Most of the SCLC patients were diagnosed at the extensive stage and it was difficult to receive surgery. The establishment of predictive and diagnostic models is helpful for precise and individualized treatment. Here, we established a prognostic model and generated an exLR t-score for SCLC and we used this model to distinguish between chemo-sensitive and chemo-refractory patients with an AUC of 0.909 (95% CI: 0.837 to 0.981). The t-score has the potential to predict chemo-sensitive populations and is helpful for individualized precision treatment.
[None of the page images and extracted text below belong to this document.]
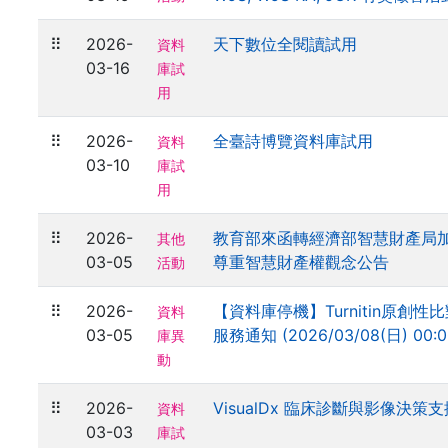
⠿
2026-
天下數位全閱讀試用
資料
03-16
庫試
用
⠿
2026-
全臺詩博覽資料庫試用
資料
03-10
庫試
用
⠿
2026-
教育部來函轉經濟部智慧財產局
其他
03-05
尊重智慧財產權觀念公告
活動
⠿
2026-
【資料庫停機】Turnitin原創性
資料
03-05
服務通知 (2026/03/08(日) 00:00
庫異
動
⠿
2026-
VisualDx 臨床診斷與影像決策
資料
03-03
庫試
We also scored the value of the model and divided the training into low and high t-score groups based on the median score. The prediction efficacy of the t-score was validated from several aspects. Firstly, ROC curves and Kaplan–Meier analysis were performed, which indicated that the t-signature had a good predictive value. A higher t-score was significantly associated with a poor disease outcome. Furthermore, the change in the t-score before and after the treatment was related to progressive disease and disease control, providing information for the prognosis for SCLC patients. Finally, the t-score can also be applied for SCLC diagnosis, which could effectively distinguish between the SCLC and healthy controls (AUC 0.9643, 95% CI: 0.9256-1), as well as differentiate between SCLC and NSCLC (AUC 0.721, 95% CI: 0.6384–0.8036). This predictive and diagnostic model facilitated the early diagnosis of SCLC and precise treatment as soon as possible.

This was the first study to characterize the exLR profile in SCLC patients and identify a t-signature with good potency, including in predicting the response to chemotherapy and diagnosis. There were some limitations to our study. Firstly, all the samples were obtained from the single center from the Fudan University Shanghai Cancer Center. In the future, we need to expand the sample size and collect samples from other centers as an independent validation cohort to validate the t-score model. Secondly, the model needs to be validated in other SCLC patients, such as those receiving immunotherapy as a first-line therapy. Thirdly, the cohort has a small number of female participants in the SCLC and healthy group as compared to male participants. We will delve into, in subsequent studies, whether this had an effect on the results.

5. Conclusions

In conclusion: our study indicated the value of exLR profiling in the diagnosis and prediction of SCLC and established a t-signature that can distinguish between chemo-sensitive and chemo-refractory patients, conducive to precise individualized treatment. This signature also has potential clinical value for SCLC diagnosis, so that more patients can benefit from early diagnosis and optimal therapy.